> **Source extract**
◇ ◇ ◇ ◇

I’ve played shows with [Kid Catapult] for like a year before he came to record. I kept saying ‘dude, you need to record, you’re so good.’ and he’s like, ‘I don’t have any money to record,’ which I understood because that’s where I came from. ‘Just come over and record with me,’ and we started doing that. That’s when he threw it out, he said ‘I can’t wait for you to start a record label.’ I was like, I could do that. I understand coming up, there’s a lot of single parents, and the job market sucks and the housing market sucks and money is not easy to have. I have something that I already have, there’s no overhead here, I don’t have to pay for any of this. Just come over, be my friend and let’s record your music. You deserve it. That’s kind of where that whole idea started.

Was Simpulfest a move in that direction?

Yeah, it was for both the studio and the whole Simpul universe, whatever you want to call it. I think the people on the label deserve some recognition. I wanted to help them play more shows. I recently worked with The Crawlouts and the Dumpster Fire album I did in here, Karate Riot, pretty much like 75% of the bands that played have come through the studio at some point. I just want it to be a thing for Boise. Like, here we are, if you need my help, if you want a studio to record in where it’s low-key and chill, let’s just talk and chill and see what we can do. Plus, it’s just fun.

How do you record drums in here?

Basically everything, including this chair, all goes out there. The drummer basically sits here [in the corner]. It fits fine. It gets LOUD in here.

◇ ◇ ◇ ◇

> **Provided data**
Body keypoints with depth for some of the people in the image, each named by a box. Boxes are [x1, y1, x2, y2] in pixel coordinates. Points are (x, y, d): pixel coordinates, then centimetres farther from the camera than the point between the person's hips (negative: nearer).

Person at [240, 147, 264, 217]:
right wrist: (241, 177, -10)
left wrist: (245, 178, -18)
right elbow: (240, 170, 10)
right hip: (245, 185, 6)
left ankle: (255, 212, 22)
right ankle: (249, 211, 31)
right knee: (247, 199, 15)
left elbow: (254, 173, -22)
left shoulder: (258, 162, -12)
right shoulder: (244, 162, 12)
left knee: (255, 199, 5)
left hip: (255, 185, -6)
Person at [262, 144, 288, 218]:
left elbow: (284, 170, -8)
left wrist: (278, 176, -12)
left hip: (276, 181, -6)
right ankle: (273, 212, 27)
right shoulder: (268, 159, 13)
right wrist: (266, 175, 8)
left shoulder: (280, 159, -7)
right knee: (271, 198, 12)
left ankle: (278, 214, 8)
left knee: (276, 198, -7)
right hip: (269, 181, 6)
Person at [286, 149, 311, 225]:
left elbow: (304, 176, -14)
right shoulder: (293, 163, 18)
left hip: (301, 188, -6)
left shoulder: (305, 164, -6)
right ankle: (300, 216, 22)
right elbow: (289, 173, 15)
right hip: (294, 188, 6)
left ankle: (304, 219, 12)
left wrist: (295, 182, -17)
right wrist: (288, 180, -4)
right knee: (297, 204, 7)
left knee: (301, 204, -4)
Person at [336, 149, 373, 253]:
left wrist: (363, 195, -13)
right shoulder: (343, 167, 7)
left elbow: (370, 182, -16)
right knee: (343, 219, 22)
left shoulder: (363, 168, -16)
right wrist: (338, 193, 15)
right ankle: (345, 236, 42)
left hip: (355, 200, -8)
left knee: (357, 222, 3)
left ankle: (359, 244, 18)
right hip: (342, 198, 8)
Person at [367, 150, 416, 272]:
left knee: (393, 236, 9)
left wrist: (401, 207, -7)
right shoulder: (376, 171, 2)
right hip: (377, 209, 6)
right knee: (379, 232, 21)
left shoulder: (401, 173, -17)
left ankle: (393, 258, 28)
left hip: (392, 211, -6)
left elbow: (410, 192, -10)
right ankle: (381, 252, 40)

◇ ◇ ◇ ◇

> **Problem to solve**
Rewrite the interview excerpt from "Was Simpulfest a" up to and including "LOUD in here.", replacing "studio" with "workshop".

> **Result of the task**
Was Simpulfest a move in that direction?

Yeah, it was for both the workshop and the whole Simpul universe, whatever you want to call it. I think the people on the label deserve some recognition. I wanted to help them play more shows. I recently worked with The Crawlouts and the Dumpster Fire album I did in here, Karate Riot, pretty much like 75% of the bands that played have come through the workshop at some point. I just want it to be a thing for Boise. Like, here we are, if you need my help, if you want a workshop to record in where it’s low-key and chill, let’s just talk and chill and see what we can do. Plus, it’s just fun.

How do you record drums in here?

Basically everything, including this chair, all goes out there. The drummer basically sits here [in the corner]. It fits fine. It gets LOUD in here.